Get to the bottom of something — diagnostics, vulnerabilities, resolving remote peers.

DNS lookup & route tracing

Checks whether a name resolves correctly (DNS) and which path data packets take to a target (traceroute) — the classic diagnostic tools, presented so they make sense.

Route with country and operator

Shows the path to an internet target as a list of hops, each with country and network operator (ASN). On request the exact operator name can be loaded. So you see which countries and networks your data travels through.

External IP and port check

Shows your public IP address from the outside and checks whether a given port is reachable from outside — using an external helper service. Useful for understanding how your network looks from the internet.
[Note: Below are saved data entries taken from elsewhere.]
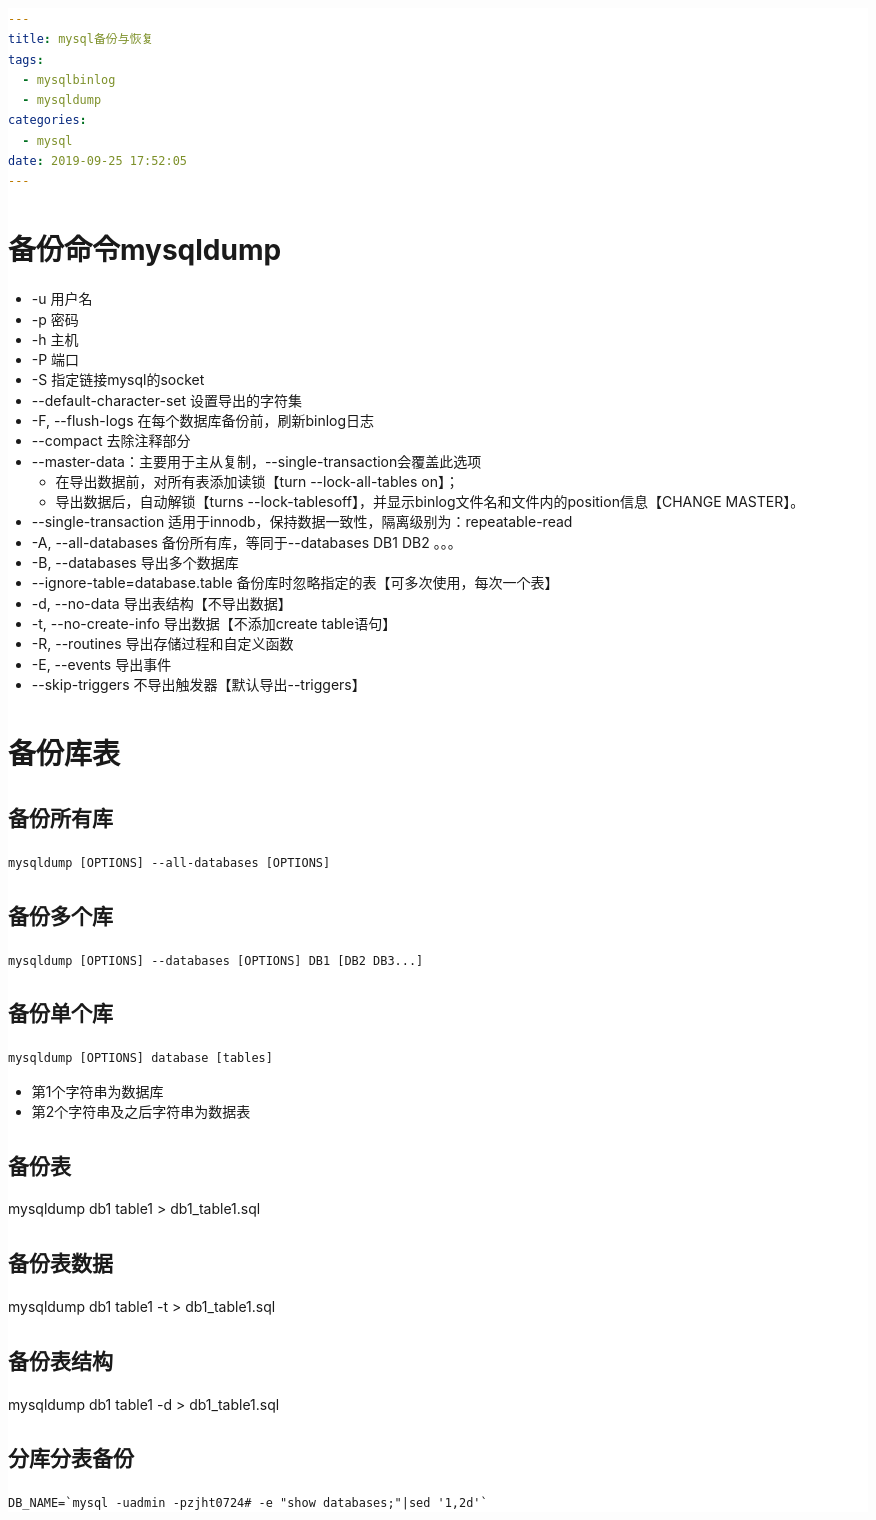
 ```yaml
---
title: mysql备份与恢复
tags:
  - mysqlbinlog
  - mysqldump
categories:
  - mysql
date: 2019-09-25 17:52:05
---
```


# 备份命令mysqldump
* -u 用户名
* -p 密码
* -h 主机
* -P 端口
* -S 指定链接mysql的socket
* --default-character-set  设置导出的字符集
* -F, --flush-logs  在每个数据库备份前，刷新binlog日志
* --compact 去除注释部分
* --master-data：主要用于主从复制，--single-transaction会覆盖此选项
    - 在导出数据前，对所有表添加读锁【turn --lock-all-tables on】；
    - 导出数据后，自动解锁【turns --lock-tablesoff】，并显示binlog文件名和文件内的position信息【CHANGE MASTER】。
* --single-transaction      适用于innodb，保持数据一致性，隔离级别为：repeatable-read
* -A, --all-databases 备份所有库，等同于--databases DB1 DB2 。。。
* -B, --databases  导出多个数据库
* --ignore-table=database.table 备份库时忽略指定的表【可多次使用，每次一个表】
* -d, --no-data 导出表结构【不导出数据】
* -t, --no-create-info 导出数据【不添加create table语句】
* -R, --routines  导出存储过程和自定义函数
* -E, --events 导出事件
* --skip-triggers 不导出触发器【默认导出--triggers】

# 备份库表
## 备份所有库
`mysqldump [OPTIONS] --all-databases [OPTIONS]`
## 备份多个库
`mysqldump [OPTIONS] --databases [OPTIONS] DB1 [DB2 DB3...]`
## 备份单个库
`mysqldump [OPTIONS] database [tables]`

* 第1个字符串为数据库
* 第2个字符串及之后字符串为数据表

## 备份表
mysqldump db1 table1 > db1_table1.sql
## 备份表数据
mysqldump db1 table1 -t > db1_table1.sql
## 备份表结构
mysqldump db1 table1 -d > db1_table1.sql
## 分库分表备份
```
DB_NAME=`mysql -uadmin -pzjht0724# -e "show databases;"|sed '1,2d'`
```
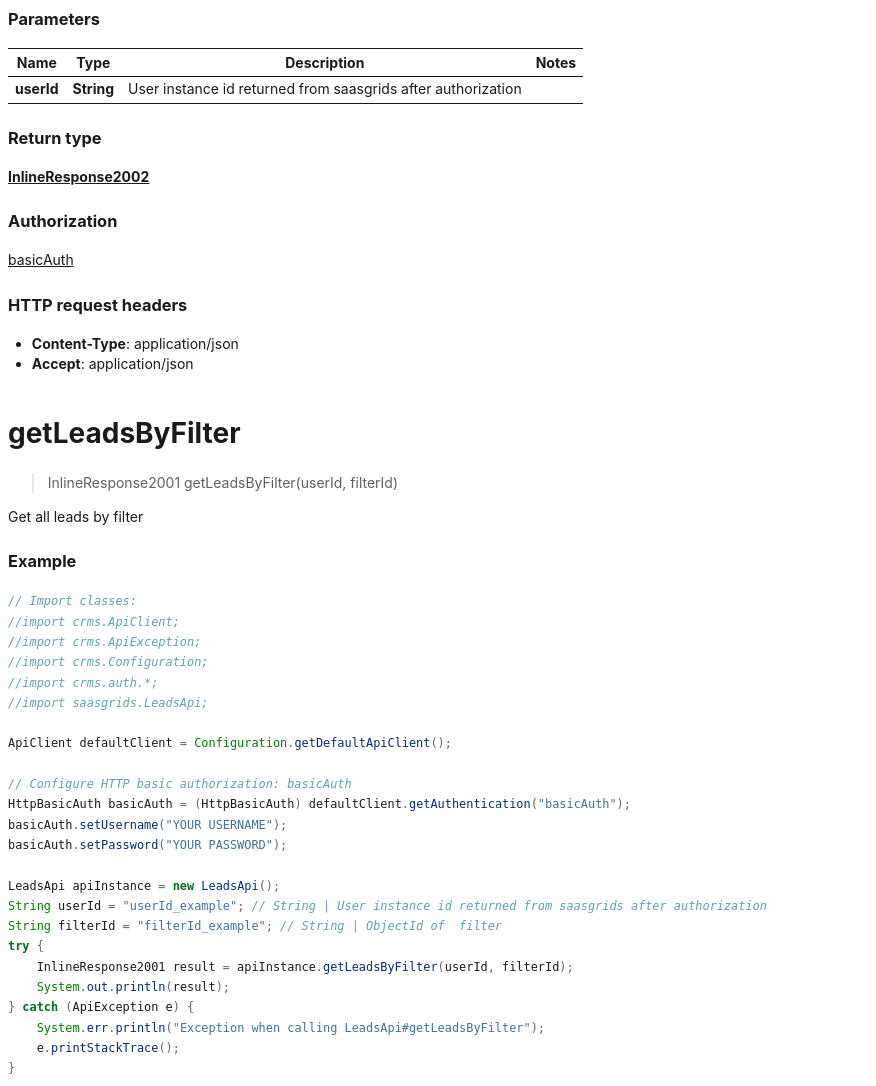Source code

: ### Parameters

Name | Type | Description  | Notes
------------- | ------------- | ------------- | -------------
 **userId** | **String**| User instance id returned from saasgrids after authorization |

### Return type

[**InlineResponse2002**](InlineResponse2002.md)

### Authorization

[basicAuth](../README.md#basicAuth)

### HTTP request headers

 - **Content-Type**: application/json
 - **Accept**: application/json

<a name="getLeadsByFilter"></a>
# **getLeadsByFilter**
> InlineResponse2001 getLeadsByFilter(userId, filterId)

Get all leads by filter



### Example
```java
// Import classes:
//import crms.ApiClient;
//import crms.ApiException;
//import crms.Configuration;
//import crms.auth.*;
//import saasgrids.LeadsApi;

ApiClient defaultClient = Configuration.getDefaultApiClient();

// Configure HTTP basic authorization: basicAuth
HttpBasicAuth basicAuth = (HttpBasicAuth) defaultClient.getAuthentication("basicAuth");
basicAuth.setUsername("YOUR USERNAME");
basicAuth.setPassword("YOUR PASSWORD");

LeadsApi apiInstance = new LeadsApi();
String userId = "userId_example"; // String | User instance id returned from saasgrids after authorization
String filterId = "filterId_example"; // String | ObjectId of  filter
try {
    InlineResponse2001 result = apiInstance.getLeadsByFilter(userId, filterId);
    System.out.println(result);
} catch (ApiException e) {
    System.err.println("Exception when calling LeadsApi#getLeadsByFilter");
    e.printStackTrace();
}
```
Search for rogue DHCP servers

Looks for devices handing out network addresses without permission. An unknown server of this kind can be a sign of a problem or an attack — CERNIS makes it visible.

Fetch service banner

Many services voluntarily reveal what they are when a connection is opened. This function fetches that banner to help you place an open port in context.

Resolve remote peer

Gathers facts about an IP address from several sources: name, network operator, country, certificate. Every detail is shown with its source, without judgement — the core principle in its purest form. You get the facts and decide for yourself.

Vulnerability monitoring (CVE)

Continuously cross-checks your known devices against a public vulnerability database (CVE) and reports known security holes — with severity, date and description, sortable by severity or device. New findings are specially marked.

Default-credentials check (opt-in)

A deliberately sharp special function: it checks, per device and model, whether a device is still reachable with default credentials (factory password) — one of the most common real-world holes in home networks. Strictly opt-in, with safeguards (session release, restriction to the private network, rate limiting).

Network-wide DNS guardian & trust model

Detects when a device (TV, IoT, phone) bypasses the intended home DNS and secretly contacts a different DNS server. Plus a trust model: CERNIS lists the observed DNS servers, groups them by type (router / local / external) and lets you decide which server you trust.

Reporting

Record and share — six report types as PDF, CSV or JSON.

Six report types

Network security report (with a “network health” score of 0–100), inventory report, CVE report, external-contacts report, DNS-guardian report and behaviour-profile report. Every report is cleanly structured and carries a logo and creation date. It describes and puts things in context — the judgement stays with you.

Export

Beyond the reports, scan results and analysis findings can be saved at any time as CSV, JSON or PDF — for archiving, sharing or your own analysis. The save dialog is your operating system’s native dialog; you decide where things go.

Settings

Everything on your terms — analysis rules, language, appearance, alarms.

Adjust the analysis rules yourself

You decide what counts as unusual: which ports are critical, how many open ports trigger a warning, which rules are active at all. You can import your own port lists from a file. CERNIS provides sensible defaults — but the final word is yours.

General settings

Language (German / English, switchable instantly, including the manual), appearance (light / dark, any time via a toggle), automatic refresh and which sections the home screen shows. Everything is stored safely in a database — you never have to touch configuration files.

Notifications

CERNIS can notify you of certain events — as a desktop notice and, if set up, by email. The email credentials are stored securely.

Fundamentals

Honesty as a principle — what makes it reliable beneath the surface.

Detection of available tools

CERNIS checks which system-level network tools are available on your machine and says so honestly when something is missing — instead of silently swallowing a function.

Elevated permissions, cleanly separated

Some deep functions (such as passive reading for SNI) need elevated system permissions. If they are missing, CERNIS says so honestly and offers the normal path — it never takes permissions in secret. Only a slim, specialised helper carries the required permission, not the whole application (privilege separation).